## TEXT SEGMENT

As college hoops hangs in balance, indictments increase speculation on who might be talking to feds

Dan Wetzel
Columnist

Since the morning of Sept. 29, when the FBI embarked on a multi-state, early morning roundup to arrest 10 men in a college basketball fraud and bribery case, the question has been which defendant would be the first to cooperate with prosecutors.

In the sport of basketball, the payouts and side deals to steer top high school prospects through college programs, to the NBA and into the client portfolios of sports agents, financial planners and shoe companies has been an open secret for decades. If a defendant seeking leniency was willing to flip and tell tales, the scandal, both in federal offenses and lesser NCAA violations, could go in nearly any direction.

The sport of college basketball hangs nervously in the balance.

And now it may know who to be nervous about.

Eight of the 10 men have been indicted this week by a grand jury empaneled in New York. The contents of indictments and who hasn’t yet been indicted suggest the possibility that the first two defendants to cooperate with prosecutors could be Jonathan Brad Augustine, an AAU coach out of Florida, and Munish Sood, a financial planner from New Jersey.

Neither man has been indicted and isn’t expected to at least this week, if ever.

In the indictments of the others, however, the two men no longer appear by name, although each did in the original charging documents. They are now listed as “a co-conspirator” – CC-1 (Sood) and CC-2 (Augustine).

College basketball hangs nervously in the balance as the sport’s seedy underbelly is exposed in federal court. (AP)

CC-1 is described as “a register investment advisor and the founder of an investment services company in New Jersey.” Sood, 45, was the CEO of the Princeton Advisory Group out of Kingston, New Jersey.

Collected data:
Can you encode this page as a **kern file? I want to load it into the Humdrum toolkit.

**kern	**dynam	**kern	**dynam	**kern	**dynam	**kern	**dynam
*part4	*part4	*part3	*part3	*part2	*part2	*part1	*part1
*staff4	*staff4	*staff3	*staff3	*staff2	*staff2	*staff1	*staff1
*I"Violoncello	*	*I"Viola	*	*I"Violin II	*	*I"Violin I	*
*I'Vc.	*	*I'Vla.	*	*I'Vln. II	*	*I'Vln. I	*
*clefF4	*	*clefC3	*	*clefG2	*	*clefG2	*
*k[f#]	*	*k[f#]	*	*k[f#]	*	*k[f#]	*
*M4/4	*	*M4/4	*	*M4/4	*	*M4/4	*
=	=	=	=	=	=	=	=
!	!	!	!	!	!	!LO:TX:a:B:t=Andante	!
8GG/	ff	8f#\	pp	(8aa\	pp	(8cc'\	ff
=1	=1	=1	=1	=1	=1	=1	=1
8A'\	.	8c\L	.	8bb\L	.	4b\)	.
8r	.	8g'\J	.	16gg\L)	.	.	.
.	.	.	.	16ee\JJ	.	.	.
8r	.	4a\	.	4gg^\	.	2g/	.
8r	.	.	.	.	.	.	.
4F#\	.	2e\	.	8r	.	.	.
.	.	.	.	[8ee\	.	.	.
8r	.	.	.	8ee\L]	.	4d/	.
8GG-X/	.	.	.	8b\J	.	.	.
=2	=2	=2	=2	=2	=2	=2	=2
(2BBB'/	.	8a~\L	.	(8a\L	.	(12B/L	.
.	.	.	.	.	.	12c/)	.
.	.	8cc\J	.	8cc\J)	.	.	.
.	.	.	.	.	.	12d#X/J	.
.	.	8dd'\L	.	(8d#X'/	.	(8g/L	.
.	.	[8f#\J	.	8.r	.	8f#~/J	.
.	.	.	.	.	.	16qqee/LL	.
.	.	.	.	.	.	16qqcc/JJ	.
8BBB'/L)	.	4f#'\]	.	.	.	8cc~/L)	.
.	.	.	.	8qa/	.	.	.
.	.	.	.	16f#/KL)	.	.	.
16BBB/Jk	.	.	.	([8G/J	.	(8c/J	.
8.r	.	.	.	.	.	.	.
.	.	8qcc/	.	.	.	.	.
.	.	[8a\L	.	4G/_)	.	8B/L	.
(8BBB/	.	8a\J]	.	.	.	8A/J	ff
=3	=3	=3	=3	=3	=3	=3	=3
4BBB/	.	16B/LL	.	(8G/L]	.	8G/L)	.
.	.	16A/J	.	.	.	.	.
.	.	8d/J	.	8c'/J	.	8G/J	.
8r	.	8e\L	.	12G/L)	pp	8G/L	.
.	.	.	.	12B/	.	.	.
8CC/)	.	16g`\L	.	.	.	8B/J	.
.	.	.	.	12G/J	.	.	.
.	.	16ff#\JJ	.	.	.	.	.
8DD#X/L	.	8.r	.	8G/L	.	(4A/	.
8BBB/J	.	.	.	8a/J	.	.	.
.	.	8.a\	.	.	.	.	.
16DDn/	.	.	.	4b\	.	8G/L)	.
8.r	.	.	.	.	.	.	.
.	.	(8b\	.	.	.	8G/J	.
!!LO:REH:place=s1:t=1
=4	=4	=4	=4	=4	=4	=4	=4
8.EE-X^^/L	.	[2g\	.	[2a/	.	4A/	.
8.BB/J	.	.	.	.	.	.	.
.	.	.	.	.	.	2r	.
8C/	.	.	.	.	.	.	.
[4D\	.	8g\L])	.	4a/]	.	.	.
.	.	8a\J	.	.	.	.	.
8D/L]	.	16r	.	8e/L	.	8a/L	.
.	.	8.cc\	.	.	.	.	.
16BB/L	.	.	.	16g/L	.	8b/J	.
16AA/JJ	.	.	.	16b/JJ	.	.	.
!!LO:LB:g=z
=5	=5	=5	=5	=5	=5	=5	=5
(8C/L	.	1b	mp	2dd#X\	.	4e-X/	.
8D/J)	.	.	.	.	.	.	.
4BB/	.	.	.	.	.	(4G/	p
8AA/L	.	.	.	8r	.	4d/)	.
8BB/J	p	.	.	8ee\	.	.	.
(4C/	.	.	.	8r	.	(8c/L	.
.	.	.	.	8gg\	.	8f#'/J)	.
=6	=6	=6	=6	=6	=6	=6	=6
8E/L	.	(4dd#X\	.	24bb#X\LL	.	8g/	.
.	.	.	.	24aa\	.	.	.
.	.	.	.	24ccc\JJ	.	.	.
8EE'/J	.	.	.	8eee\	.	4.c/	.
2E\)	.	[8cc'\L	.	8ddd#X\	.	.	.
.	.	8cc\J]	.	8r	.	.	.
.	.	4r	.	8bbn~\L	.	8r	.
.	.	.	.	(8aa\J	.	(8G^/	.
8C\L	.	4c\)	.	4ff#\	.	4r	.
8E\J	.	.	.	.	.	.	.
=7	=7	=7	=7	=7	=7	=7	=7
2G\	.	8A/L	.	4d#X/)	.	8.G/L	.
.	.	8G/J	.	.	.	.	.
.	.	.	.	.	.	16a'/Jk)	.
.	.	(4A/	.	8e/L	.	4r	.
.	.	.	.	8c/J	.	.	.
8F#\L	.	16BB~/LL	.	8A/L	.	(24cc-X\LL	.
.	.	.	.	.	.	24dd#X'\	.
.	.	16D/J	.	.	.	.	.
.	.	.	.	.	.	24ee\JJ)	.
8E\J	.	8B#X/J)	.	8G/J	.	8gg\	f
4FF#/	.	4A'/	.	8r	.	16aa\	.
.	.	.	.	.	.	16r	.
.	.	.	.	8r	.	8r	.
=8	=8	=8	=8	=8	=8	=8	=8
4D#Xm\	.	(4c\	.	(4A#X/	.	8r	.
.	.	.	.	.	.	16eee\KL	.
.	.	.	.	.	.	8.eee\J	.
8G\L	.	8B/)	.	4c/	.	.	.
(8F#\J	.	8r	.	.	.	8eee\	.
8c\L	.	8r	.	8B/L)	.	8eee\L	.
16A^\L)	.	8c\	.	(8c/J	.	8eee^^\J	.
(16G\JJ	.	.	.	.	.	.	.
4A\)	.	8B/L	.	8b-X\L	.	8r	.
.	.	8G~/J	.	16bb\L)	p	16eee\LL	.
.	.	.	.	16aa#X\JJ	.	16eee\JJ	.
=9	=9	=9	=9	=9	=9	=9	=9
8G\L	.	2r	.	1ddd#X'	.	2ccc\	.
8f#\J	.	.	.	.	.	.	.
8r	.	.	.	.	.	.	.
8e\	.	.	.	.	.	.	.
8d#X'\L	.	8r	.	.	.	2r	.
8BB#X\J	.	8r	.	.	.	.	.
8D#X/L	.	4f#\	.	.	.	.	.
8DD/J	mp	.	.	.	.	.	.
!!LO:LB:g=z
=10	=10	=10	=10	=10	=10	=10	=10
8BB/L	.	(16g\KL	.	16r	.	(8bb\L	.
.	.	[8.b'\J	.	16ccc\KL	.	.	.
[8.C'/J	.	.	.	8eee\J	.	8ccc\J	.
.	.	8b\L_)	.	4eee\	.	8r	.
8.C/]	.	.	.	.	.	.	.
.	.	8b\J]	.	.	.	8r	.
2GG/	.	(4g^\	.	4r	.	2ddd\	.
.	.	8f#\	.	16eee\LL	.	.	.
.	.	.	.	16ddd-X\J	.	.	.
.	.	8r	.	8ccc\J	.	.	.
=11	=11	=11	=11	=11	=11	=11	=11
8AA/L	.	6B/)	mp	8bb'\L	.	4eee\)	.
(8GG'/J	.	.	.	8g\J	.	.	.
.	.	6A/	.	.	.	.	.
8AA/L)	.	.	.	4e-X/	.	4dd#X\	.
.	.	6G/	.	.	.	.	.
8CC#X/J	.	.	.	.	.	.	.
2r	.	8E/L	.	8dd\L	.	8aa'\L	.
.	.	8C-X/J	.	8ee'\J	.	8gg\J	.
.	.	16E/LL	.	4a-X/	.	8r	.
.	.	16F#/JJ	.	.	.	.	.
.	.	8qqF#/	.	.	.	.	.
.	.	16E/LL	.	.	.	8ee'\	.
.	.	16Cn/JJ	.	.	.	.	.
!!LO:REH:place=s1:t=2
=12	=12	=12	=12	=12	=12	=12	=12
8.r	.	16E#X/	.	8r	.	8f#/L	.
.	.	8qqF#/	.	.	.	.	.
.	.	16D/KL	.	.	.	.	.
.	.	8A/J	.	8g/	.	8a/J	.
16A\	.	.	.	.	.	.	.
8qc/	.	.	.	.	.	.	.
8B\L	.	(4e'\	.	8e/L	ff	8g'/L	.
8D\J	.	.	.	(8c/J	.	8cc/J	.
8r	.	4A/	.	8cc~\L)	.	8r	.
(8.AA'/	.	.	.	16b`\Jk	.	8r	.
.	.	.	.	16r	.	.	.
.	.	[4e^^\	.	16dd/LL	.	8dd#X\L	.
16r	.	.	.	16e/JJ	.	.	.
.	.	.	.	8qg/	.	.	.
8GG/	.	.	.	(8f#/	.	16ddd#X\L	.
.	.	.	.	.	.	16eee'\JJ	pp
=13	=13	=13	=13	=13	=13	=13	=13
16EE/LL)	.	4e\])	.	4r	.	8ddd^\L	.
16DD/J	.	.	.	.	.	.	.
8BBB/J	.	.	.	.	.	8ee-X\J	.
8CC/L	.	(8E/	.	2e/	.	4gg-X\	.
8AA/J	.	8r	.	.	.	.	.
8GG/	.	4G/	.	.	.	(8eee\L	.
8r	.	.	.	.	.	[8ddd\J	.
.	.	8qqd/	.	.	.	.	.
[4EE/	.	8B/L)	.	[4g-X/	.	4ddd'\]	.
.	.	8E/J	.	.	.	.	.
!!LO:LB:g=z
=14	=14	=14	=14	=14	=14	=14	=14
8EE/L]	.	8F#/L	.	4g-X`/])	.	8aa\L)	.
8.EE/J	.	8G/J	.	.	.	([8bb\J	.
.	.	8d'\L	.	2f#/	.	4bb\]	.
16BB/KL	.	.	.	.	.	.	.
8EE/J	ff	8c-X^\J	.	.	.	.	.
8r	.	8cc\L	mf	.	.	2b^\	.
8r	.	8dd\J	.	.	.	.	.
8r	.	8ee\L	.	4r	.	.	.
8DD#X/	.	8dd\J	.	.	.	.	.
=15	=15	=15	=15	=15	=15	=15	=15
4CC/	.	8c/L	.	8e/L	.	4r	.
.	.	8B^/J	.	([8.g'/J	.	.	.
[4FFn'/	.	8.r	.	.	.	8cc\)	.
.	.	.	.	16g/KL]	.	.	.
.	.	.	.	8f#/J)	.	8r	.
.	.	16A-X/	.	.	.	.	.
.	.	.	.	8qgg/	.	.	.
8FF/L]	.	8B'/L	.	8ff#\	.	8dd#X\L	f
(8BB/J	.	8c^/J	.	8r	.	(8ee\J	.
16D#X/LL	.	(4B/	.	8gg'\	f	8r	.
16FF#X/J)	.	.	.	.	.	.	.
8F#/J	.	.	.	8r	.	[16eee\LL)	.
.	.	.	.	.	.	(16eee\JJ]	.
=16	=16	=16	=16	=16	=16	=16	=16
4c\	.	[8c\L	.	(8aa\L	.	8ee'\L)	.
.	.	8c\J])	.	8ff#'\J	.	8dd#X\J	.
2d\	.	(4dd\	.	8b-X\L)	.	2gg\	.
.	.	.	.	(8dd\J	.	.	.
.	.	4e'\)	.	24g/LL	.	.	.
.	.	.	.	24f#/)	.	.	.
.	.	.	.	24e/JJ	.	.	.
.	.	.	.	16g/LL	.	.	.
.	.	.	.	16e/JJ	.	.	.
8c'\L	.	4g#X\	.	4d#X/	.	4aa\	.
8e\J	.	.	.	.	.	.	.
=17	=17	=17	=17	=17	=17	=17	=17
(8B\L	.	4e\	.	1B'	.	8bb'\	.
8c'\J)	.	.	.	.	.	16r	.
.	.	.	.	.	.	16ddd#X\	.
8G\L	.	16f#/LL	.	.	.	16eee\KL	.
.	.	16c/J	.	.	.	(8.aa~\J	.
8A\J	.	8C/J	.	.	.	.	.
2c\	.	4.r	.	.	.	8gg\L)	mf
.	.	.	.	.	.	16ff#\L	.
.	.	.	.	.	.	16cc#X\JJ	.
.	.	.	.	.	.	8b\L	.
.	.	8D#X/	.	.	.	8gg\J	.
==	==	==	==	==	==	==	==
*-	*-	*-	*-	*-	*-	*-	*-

## PROBLEM SET
a – According to the column on the college basketball fraud case, how many of the 10 arrested men have been indicted this week?
b – Resume the column on the college basketball fraud case, continuing it after its final sentence.

## RESULTS FOR THE EXERCISE
a – Eight of the 10 men have been indicted this week.

b –
CC-2 is described as “affiliated with an amateur, high school-aged basketball team sponsored by [Adidas] that participated in AAU, an amateur basketball league.” Augustine, 32, ran the 1-Family program out of Orlando, Florida, which was sponsored by Adidas.

Moreover, in court filings, the government requested “a continuance of 14 days” in the Sood case, “to engage in further discussions with defense counsel about the disposition of these cases” because “granting such a continuance best serves the ends of justice.” It was granted thru Nov. 9.

In the charging document Sood is alleged to have worked to secure future clients by participating in a scheme to bribe assistant basketball coaches to steer their NBA-bound players to his firm. He was arrested on suspicion of a slew of offenses including bribery conspiracy, payments of bribes, honest services fraud conspiracy, wire fraud and money laundering conspiracy among others. He technically faced up to 200 years in prison, although the actual sentence was likely far lower.

Augustine, meanwhile, was charged with being a middle man for payments to his players, among other things. He was facing a maximum of 80 years for wire fraud conspiracy, wire fraud and money laundering conspiracy, although that too would be far lower in reality.

None of this proves the two men are cooperating with the feds. They can still be indicted. However, multiple attorneys for the other defendants are suspicious of the developments.

A Yahoo Sports request for comment to the attorney representing both Sood and Augustine was not returned Tuesday or Wednesday.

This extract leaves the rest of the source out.